“It’s dangerous to stay here,” said Sarah Cowie as she saw Joan Hellier in their second-floor chamber. “Greystoke will kill us all, one by one.”
“We’re not that stupid,” muttered Joan, kneeling on Jane Carr’s bed and looking through her possessions. She took a comb and the dead woman’s money for herself.
“But is the plan working?”
Joan went across to Ann Thwaite’s bag, left by the door of the room, and started to rummage through it. “The beauty of this plan is that it cannot fail. Every attempt is just another stage in the plan. Eventually it will be successful.”
“What do you mean?”
Joan let an old smock fall from her hands and kicked it away across the floor.

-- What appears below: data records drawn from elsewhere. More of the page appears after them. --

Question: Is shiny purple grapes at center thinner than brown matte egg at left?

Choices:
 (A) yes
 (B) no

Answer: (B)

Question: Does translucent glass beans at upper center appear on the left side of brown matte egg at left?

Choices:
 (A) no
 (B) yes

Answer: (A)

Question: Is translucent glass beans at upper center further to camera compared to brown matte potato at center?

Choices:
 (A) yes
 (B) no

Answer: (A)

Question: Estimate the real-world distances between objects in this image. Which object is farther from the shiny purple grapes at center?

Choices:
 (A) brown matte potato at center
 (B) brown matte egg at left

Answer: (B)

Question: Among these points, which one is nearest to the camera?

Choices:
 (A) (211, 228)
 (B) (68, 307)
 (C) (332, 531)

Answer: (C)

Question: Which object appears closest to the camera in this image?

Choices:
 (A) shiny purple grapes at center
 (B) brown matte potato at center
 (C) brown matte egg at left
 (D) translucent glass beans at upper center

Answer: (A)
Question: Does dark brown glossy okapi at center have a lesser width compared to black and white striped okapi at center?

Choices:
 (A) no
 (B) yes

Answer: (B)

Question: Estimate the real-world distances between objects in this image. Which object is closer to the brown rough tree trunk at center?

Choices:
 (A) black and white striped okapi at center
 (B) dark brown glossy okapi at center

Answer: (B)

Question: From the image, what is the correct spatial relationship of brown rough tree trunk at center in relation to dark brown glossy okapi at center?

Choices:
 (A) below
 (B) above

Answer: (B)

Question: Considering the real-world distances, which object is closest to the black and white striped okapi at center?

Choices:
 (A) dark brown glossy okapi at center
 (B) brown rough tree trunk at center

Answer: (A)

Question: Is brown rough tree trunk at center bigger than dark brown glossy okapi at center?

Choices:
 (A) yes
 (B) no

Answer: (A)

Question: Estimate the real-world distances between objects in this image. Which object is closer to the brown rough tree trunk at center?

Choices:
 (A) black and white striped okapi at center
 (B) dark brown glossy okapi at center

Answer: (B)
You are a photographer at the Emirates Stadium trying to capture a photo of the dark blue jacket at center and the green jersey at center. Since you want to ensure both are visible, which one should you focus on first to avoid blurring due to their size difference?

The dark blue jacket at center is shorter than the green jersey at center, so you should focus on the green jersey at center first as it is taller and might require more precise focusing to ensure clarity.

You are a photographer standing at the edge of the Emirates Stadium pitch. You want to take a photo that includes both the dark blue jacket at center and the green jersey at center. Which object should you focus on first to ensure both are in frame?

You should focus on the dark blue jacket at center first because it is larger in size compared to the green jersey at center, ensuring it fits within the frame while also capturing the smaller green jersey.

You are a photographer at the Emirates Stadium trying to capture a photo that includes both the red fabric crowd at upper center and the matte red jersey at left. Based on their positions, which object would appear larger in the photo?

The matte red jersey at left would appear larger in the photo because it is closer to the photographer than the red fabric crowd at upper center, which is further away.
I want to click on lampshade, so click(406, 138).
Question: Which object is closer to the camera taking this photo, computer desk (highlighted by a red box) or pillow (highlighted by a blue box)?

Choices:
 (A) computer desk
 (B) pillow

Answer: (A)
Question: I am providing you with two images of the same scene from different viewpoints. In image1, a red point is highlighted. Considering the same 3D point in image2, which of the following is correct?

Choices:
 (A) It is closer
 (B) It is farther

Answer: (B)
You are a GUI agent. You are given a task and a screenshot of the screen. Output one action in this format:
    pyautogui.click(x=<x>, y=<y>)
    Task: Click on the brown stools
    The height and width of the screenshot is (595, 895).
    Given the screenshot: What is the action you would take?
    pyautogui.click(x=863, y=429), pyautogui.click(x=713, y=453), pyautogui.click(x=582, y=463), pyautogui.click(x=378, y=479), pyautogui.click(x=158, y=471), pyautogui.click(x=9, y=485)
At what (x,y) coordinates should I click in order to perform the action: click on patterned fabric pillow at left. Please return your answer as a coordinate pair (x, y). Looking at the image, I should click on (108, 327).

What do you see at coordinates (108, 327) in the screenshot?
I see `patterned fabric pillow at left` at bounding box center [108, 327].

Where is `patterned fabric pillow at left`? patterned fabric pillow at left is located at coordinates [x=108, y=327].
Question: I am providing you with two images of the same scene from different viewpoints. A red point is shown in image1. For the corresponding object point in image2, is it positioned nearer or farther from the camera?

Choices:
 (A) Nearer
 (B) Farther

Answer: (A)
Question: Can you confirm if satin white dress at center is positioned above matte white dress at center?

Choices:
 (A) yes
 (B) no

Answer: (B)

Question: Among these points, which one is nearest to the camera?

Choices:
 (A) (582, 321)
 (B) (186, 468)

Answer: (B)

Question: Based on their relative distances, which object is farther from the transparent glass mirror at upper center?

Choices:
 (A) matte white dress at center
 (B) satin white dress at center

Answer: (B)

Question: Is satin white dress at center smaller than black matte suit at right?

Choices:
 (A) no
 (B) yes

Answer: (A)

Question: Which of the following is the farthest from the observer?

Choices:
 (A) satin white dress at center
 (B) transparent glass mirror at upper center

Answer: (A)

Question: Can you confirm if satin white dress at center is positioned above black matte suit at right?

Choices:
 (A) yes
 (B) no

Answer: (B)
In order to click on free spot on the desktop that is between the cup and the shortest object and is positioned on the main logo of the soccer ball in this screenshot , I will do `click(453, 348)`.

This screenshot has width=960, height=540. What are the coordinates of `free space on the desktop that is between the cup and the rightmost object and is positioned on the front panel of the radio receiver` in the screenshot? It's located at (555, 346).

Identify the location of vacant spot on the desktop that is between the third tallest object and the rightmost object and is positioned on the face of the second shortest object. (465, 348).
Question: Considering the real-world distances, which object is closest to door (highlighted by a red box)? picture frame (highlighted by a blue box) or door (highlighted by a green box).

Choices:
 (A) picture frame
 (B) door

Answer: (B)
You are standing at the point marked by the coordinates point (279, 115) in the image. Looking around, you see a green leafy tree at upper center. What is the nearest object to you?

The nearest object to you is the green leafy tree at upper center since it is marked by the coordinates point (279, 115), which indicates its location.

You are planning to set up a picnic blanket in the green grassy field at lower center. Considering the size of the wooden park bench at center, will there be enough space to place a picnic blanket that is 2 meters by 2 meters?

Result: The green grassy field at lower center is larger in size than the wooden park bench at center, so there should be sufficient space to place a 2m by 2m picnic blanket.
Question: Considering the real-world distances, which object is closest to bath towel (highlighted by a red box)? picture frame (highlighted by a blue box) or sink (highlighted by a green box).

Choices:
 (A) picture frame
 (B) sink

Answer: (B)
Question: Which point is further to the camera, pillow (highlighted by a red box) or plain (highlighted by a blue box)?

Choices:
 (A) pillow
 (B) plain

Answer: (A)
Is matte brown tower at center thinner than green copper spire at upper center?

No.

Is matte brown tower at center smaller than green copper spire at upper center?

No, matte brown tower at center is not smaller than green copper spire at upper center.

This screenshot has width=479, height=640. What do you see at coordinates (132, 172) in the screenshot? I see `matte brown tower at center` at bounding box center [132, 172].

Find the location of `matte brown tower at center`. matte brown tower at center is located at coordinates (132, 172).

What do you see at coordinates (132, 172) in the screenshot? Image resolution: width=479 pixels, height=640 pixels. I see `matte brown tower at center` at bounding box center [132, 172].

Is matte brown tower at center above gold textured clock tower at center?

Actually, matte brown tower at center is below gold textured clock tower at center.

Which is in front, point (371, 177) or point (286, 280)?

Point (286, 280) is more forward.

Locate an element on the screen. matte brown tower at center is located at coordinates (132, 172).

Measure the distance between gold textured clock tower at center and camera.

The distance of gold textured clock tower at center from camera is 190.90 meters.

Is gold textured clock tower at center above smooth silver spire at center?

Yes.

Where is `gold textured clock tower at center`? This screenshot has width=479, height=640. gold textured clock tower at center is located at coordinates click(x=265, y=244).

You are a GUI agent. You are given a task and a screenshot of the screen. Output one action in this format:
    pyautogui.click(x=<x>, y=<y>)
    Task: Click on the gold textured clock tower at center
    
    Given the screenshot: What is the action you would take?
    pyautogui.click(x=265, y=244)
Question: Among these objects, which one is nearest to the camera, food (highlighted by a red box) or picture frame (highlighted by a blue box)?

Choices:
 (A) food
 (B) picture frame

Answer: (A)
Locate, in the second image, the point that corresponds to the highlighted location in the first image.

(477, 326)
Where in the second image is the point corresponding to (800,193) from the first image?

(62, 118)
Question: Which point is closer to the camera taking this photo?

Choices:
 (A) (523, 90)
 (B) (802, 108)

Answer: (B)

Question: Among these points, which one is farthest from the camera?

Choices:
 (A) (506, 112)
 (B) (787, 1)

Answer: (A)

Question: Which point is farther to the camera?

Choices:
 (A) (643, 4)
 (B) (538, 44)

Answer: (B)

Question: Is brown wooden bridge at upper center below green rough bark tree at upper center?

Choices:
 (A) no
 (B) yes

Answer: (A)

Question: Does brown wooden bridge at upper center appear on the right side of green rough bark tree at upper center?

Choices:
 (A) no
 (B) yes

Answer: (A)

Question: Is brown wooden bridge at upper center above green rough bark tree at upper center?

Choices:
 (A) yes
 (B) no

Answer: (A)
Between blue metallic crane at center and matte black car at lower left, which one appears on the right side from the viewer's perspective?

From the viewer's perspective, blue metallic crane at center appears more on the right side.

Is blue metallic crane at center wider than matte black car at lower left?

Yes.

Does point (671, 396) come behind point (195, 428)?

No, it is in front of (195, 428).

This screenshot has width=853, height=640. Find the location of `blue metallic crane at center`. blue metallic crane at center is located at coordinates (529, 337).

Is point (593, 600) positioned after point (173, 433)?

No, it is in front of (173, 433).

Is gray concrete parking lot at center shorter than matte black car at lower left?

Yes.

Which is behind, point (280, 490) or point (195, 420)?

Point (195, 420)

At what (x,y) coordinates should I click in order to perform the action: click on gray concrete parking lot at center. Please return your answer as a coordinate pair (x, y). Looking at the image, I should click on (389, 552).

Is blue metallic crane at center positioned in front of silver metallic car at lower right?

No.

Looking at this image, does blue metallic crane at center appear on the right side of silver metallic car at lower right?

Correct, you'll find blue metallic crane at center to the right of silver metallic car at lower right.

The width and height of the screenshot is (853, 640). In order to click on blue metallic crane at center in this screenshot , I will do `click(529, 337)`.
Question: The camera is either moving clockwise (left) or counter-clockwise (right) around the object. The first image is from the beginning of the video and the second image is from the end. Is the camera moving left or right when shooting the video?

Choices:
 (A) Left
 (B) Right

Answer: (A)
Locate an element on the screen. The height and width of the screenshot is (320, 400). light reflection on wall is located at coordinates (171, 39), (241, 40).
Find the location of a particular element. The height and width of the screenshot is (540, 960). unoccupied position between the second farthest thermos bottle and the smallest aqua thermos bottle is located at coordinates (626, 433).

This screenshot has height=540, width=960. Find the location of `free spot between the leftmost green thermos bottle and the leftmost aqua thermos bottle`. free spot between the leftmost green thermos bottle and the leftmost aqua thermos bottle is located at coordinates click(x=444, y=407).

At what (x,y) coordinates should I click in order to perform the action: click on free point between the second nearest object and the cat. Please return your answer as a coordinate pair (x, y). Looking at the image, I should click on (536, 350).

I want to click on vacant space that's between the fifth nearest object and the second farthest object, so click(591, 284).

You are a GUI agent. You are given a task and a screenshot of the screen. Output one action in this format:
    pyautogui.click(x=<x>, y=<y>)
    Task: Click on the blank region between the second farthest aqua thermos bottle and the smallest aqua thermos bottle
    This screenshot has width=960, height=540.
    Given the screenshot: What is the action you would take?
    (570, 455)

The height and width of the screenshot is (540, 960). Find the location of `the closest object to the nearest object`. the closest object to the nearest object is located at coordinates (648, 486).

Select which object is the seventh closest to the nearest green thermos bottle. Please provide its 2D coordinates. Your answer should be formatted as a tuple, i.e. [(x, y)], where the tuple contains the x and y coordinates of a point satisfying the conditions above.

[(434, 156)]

She sighed and looked at Sarah. “You’ve seen a bull baiting. First one dog goes in and it gets thrown, then the next, and it gets thrown too. Some dogs get killed. The older and wiser ones hold back. They know that sooner or later, one of the young ones will catch the bull by surprise, or two dogs will distract the bull, and they will grab it by the neck and worry it to death. Although the bull fights, and catches it with its horn and kills it, the master of the ring sends in another couple of dogs. If they are brave and determined, the bull is as good as dead. It is only a matter of time.”
“We are the dogs, you mean.”
“It is better to be the dogs than to be the bull.”